# Nothing to see here #24



## Speedy Petey (Jan 10, 2007)

Here's a doozy from today.


----------



## HARRY304E (Sep 15, 2010)

Speedy Petey said:


> Here's a doozy from today.


Hope they did not forget to pull the wires first..:laughing:


----------



## Speedy Petey (Jan 10, 2007)

2007 build of a $1.5M home.
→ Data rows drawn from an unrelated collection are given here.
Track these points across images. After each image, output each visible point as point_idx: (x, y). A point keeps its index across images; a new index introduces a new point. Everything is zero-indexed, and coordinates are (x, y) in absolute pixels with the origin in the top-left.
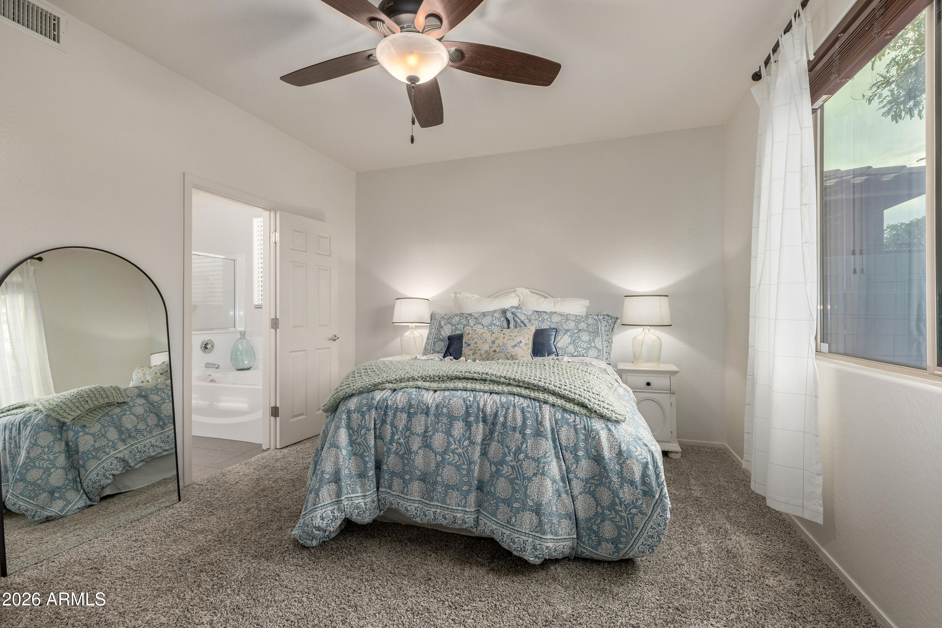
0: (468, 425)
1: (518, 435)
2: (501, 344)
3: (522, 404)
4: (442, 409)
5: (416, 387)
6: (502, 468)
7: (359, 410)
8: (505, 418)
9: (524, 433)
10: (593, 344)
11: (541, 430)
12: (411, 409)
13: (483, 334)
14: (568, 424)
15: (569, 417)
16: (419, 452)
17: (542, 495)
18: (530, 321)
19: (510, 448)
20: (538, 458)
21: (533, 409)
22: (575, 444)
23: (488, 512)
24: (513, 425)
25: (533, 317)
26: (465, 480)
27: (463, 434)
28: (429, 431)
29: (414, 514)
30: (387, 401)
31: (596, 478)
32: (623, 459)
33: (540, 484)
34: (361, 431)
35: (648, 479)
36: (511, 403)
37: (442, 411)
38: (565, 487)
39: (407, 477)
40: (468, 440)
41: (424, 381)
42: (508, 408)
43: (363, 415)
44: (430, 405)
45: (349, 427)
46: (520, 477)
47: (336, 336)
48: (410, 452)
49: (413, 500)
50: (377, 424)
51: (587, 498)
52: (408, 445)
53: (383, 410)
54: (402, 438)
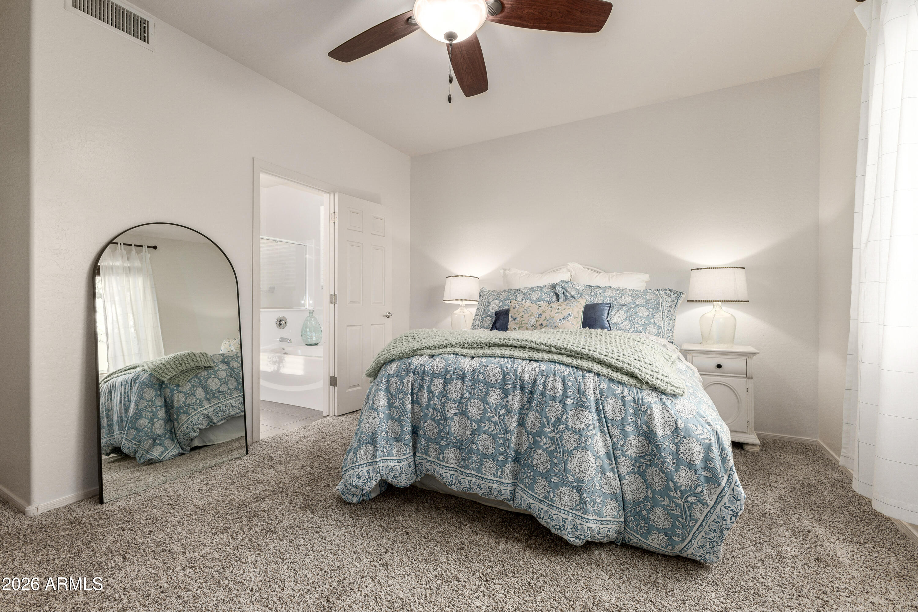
0: (505, 393)
1: (557, 405)
2: (548, 318)
3: (563, 372)
4: (478, 375)
5: (454, 354)
6: (540, 439)
7: (397, 375)
8: (545, 386)
9: (565, 403)
10: (652, 321)
11: (584, 400)
12: (448, 375)
13: (530, 308)
14: (615, 395)
15: (616, 388)
16: (454, 418)
17: (584, 471)
18: (581, 296)
19: (549, 419)
20: (580, 431)
21: (575, 378)
22: (623, 418)
23: (525, 485)
24: (553, 395)
25: (585, 292)
26: (501, 450)
27: (500, 402)
28: (465, 398)
29: (450, 481)
30: (424, 366)
31: (646, 457)
32: (679, 438)
33: (581, 459)
34: (399, 395)
35: (711, 462)
36: (551, 371)
37: (478, 377)
38: (611, 464)
39: (443, 443)
40: (505, 408)
41: (462, 348)
42: (548, 377)
43: (401, 379)
44: (466, 371)
45: (388, 391)
46: (559, 449)
47: (390, 313)
48: (446, 418)
49: (449, 467)
50: (415, 389)
51: (635, 479)
52: (444, 410)
53: (420, 375)
54: (439, 403)
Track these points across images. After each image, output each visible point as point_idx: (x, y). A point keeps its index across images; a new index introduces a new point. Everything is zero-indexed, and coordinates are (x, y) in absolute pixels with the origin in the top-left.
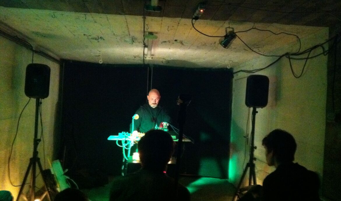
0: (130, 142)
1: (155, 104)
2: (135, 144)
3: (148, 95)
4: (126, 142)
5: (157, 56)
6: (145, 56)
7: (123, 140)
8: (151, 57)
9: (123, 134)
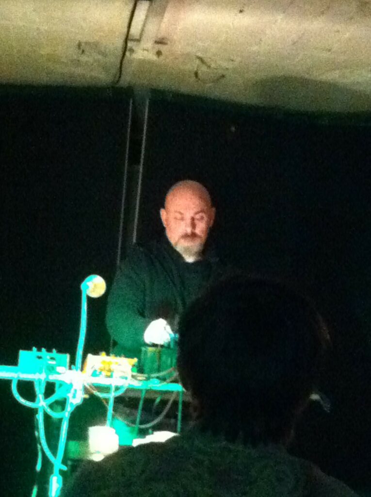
0: (68, 391)
1: (193, 235)
2: (87, 396)
3: (164, 207)
4: (50, 389)
5: (179, 47)
6: (130, 44)
7: (39, 379)
8: (153, 48)
9: (40, 358)
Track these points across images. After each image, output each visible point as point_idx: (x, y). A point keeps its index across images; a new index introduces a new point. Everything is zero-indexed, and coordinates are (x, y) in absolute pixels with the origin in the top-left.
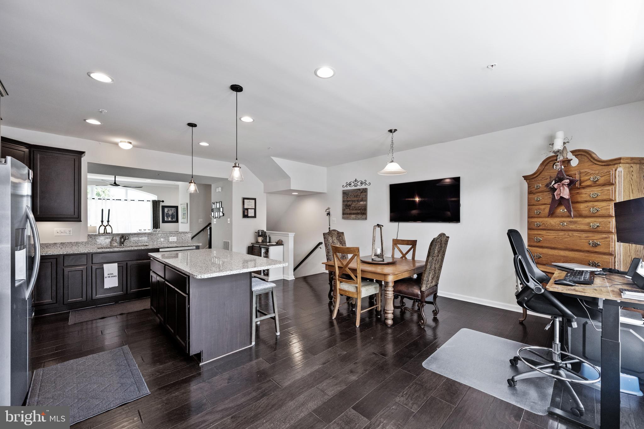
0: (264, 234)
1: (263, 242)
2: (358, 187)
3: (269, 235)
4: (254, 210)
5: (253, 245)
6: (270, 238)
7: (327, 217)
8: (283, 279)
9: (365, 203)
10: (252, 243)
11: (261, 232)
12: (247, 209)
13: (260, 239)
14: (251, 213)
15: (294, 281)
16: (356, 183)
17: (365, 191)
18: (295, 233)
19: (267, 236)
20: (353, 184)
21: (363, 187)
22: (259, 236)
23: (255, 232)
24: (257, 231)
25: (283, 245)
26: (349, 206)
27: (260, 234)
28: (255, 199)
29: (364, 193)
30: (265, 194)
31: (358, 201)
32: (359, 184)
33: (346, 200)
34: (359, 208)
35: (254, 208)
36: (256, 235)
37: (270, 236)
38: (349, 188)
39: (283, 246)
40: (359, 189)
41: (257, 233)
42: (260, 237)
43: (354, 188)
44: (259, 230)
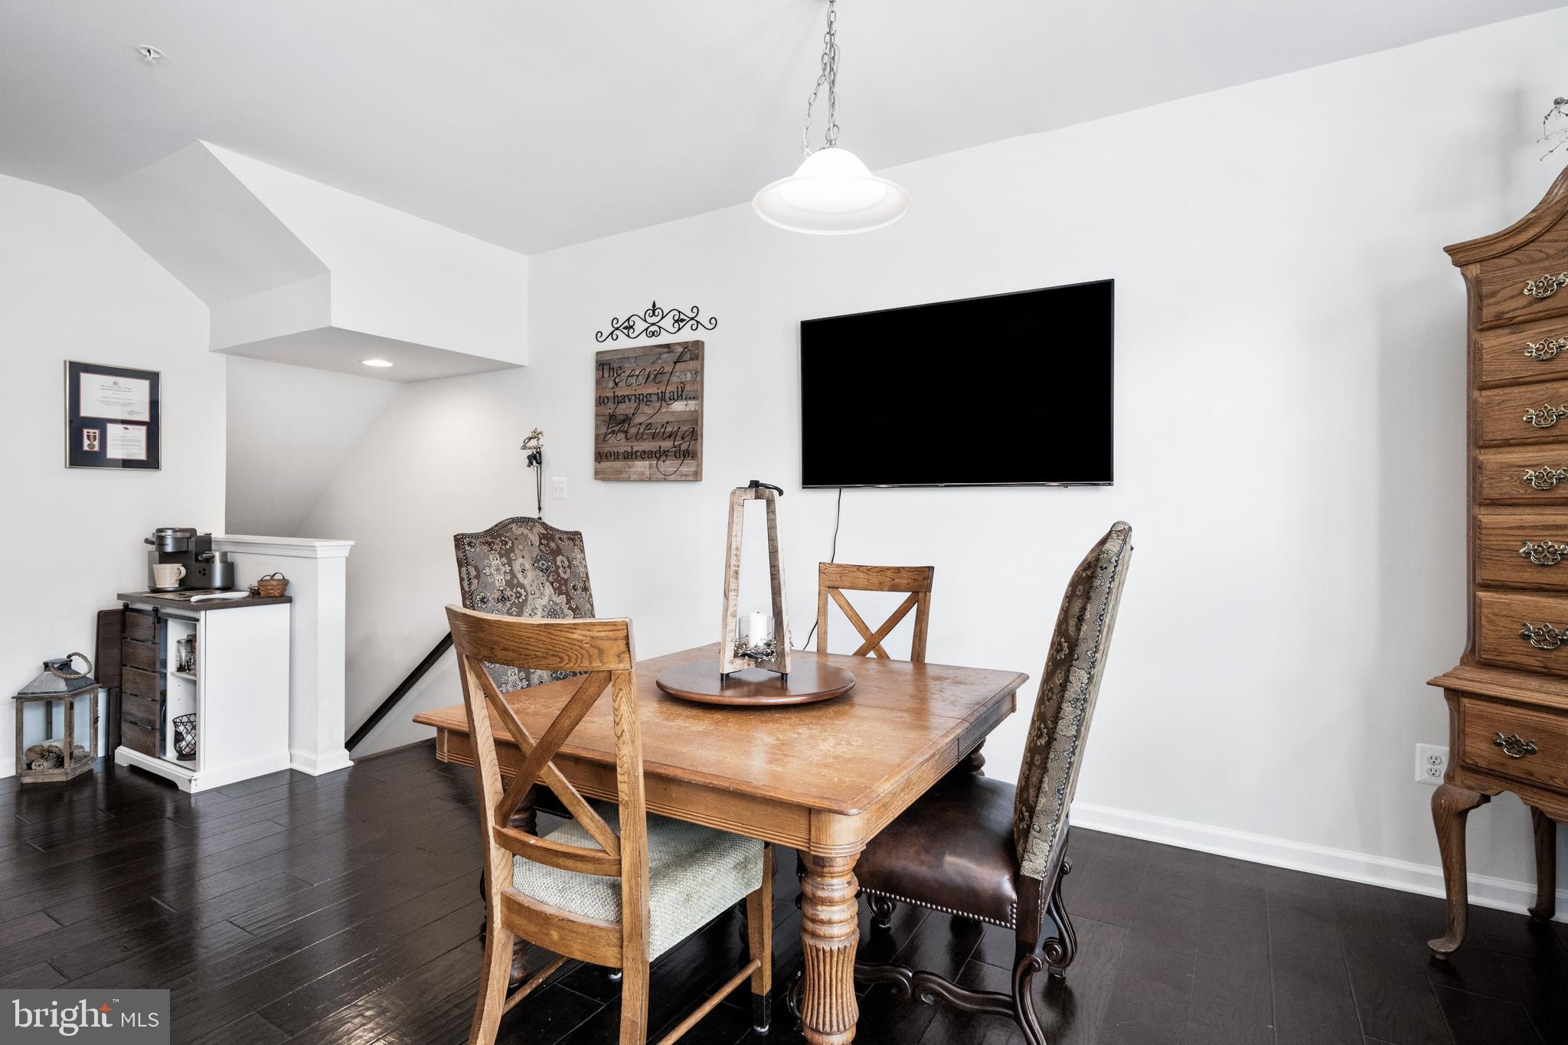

Inspection sticker right on the panel 4' above this.


----------



## ampman (Apr 2, 2009)

nice , other trades do not care if we don't have access


----------



## drumnut08 (Sep 23, 2012)

Speedy Petey said:


> Here's a doozy from today.


Nice ! Did they at least cut the exposed part of the cover , so it comes off ? Nothing amazes me anymore . I'm more amazed when I see something done right , lol !


----------



## niteshift (Nov 21, 2007)

New split LB covers....


----------



## drumnut08 (Sep 23, 2012)

Speedy Petey said:


> Here's a doozy from today.


Is that a raised pour for radiant floor heat ?


----------



## Celtic (Nov 19, 2007)

Judging from the cement encasement and the fire extinguisher in close proximity, looks like you have a Grade A hacked in explosion proof installation

:laughing:


----------



## B4T (Feb 10, 2009)

Looks like the "plumber" used purple primer on the PVC..:no::no:


----------



## 480sparky (Sep 20, 2007)

drumnut08 said:


> Nice ! Did they at least cut the exposed part of the cover , so it comes off ? Nothing amazes me anymore . I'm more amazed when I see something done right , lol !



Yeah... they cut it.



The left the bottom half off when they poured the 'crete! :laughing:


----------